Morbid curiousity lead me to checking out this flick. The film focuses around a pair of young Americans that have special powers (telekenisis, mind reading, abilities to see the future etc.) who are on the run from a strange group of government agents known as Division. These young adults are both 2nd generation powers, meaning they inherited their gift from their parents. Pursued by Division and another group with similar powers and the same goals in mind, they must find a girl in Hong Kong that may be the key to Division controlling thier powers forever.
This film has a lot of potential to be a great film. The problem is, it isn’t pulled off. The director jumps frantically around from scene to scene, introducing chracters that are briefly explained (if at all) and keeps you constantly trying to play catch up on what is going on. A script that is equally as disjointed doesn’t help, giving us a very typical, bland plot filled with questions and plot holes that really aren’t every fully answered.
As far as acting is concerned, things went awry in this department as well. Our main character, Nick, played by Chris Evans who is probably best known as the human torch in the Fantastic Four movies, stumbles his way through this film in a near emotionless style. Because of this, as a viewer you have a very had time connecting with the character. You know that you are supposed to cheer him on, after all he is the underdog. The problem is he brings no charisma to the character and makes his scenes seem very stale. I remember similar performances in Fantastic Four- so maybe that’s just his style, but it just wasn’t working for me. Acting alongside him is Camilla Belle, playing “the special girl” they must find and protect from Division. Much like Evan’s acting work, Belle actually takes awful to a new level. She reads her lines like a depressed puppy dog, hoping that there might be a meaty treat for her if she reads all of her lines correctly. Read them and go through the motions she does do, but as far as acting goes, I’ve seen more convincing acting in a local church’s annual children’s nativity story re-creation.
Another thing that surprised me was Djimon Hounsou, who seems out of place in this film. This actor is a recognizable face and has been nominated for two Oscars and it seems odd to have him in this film. Watching this film is kind of like playing the old game, Which of these things doesn’t belong? You look at Hounsou and immediately say, “What is he doing here?” On the flip side, if you look at Hounsou’s filmography, he jumps from serious roles like Blood Diamond to films like Push and Never Back Down, so he isn’t afraid to try new and different things.
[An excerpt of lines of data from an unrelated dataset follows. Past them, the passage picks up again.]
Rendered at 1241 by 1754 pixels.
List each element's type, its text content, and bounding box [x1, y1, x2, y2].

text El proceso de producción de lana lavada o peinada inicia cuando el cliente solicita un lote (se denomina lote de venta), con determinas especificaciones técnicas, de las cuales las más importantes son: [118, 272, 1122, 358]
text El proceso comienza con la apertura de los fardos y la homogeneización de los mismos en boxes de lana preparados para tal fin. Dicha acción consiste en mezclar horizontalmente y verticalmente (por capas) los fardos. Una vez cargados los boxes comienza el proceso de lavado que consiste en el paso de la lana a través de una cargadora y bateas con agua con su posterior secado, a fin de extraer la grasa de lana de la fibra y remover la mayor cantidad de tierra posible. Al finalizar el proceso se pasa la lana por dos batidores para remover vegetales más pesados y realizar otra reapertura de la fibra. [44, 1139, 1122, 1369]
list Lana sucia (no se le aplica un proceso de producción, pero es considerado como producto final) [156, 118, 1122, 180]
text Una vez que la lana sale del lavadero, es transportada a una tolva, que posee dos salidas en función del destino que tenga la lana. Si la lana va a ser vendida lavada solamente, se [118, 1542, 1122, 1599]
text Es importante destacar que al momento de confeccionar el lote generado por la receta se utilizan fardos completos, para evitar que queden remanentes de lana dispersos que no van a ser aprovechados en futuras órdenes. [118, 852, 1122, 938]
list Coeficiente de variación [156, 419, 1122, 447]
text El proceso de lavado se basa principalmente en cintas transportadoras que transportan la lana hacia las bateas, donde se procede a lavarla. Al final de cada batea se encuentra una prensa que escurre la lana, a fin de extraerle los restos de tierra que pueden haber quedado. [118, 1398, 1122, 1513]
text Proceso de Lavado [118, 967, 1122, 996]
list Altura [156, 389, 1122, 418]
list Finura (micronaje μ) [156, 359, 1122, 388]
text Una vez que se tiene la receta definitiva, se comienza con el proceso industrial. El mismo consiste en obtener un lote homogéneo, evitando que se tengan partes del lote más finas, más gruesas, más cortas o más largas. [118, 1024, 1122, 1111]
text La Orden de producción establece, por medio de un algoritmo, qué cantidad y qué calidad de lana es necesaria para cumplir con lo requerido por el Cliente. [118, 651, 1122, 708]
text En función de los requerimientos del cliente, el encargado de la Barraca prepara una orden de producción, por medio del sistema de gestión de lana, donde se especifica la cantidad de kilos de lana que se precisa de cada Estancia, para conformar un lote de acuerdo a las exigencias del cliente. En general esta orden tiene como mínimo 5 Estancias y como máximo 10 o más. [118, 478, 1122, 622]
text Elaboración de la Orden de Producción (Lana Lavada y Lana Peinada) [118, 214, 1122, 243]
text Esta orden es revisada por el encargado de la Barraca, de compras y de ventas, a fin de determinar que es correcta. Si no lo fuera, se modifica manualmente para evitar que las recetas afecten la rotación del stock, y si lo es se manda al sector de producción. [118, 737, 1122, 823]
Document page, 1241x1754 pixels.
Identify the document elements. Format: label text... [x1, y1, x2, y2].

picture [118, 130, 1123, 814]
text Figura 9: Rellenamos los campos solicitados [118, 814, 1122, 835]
The problem here is like all the other actors, he isn’t given much to work with and his screen time is so limited he seems “too good” for the film.
Where this film does go right is Dakota Fanning. The young actress despite all the bad vibes surrounding her, pulls off a very decent performance in the film and creates perhaps the most lovable, cared about character in the film. As a young “watcher” her character is able to see into the future and can sketch out details on a small notepad. Her abilities however are still being honed, so she does have the unfortunate problem of getting a few things wrong. Despite now being in that awkward teenage stage, Fanning continues to show that she has what it takes to be an actress in Hollywood. If this is truly what she wants to do in her life, I have no doubt that Fanning will continue to do very well in her career. She’s already locked away a part in Summit’s Twilight Saga and I’m sure she will continue to gain more exposure as Eclipse is finally released in theaters. Even though the young actress probably doesn’t need the push of Eclipse to push her career forward, it certainly will help continue to propel her in the right direction.
Despite a fun performance by Fanning, Push doesn’t have much going for it. I’d simply skip this one if I had the choice again. The only reason I am glad I saw it was for Fanning, and so I could share with you all the reasons you shouldn’t make Push your next movie night selection!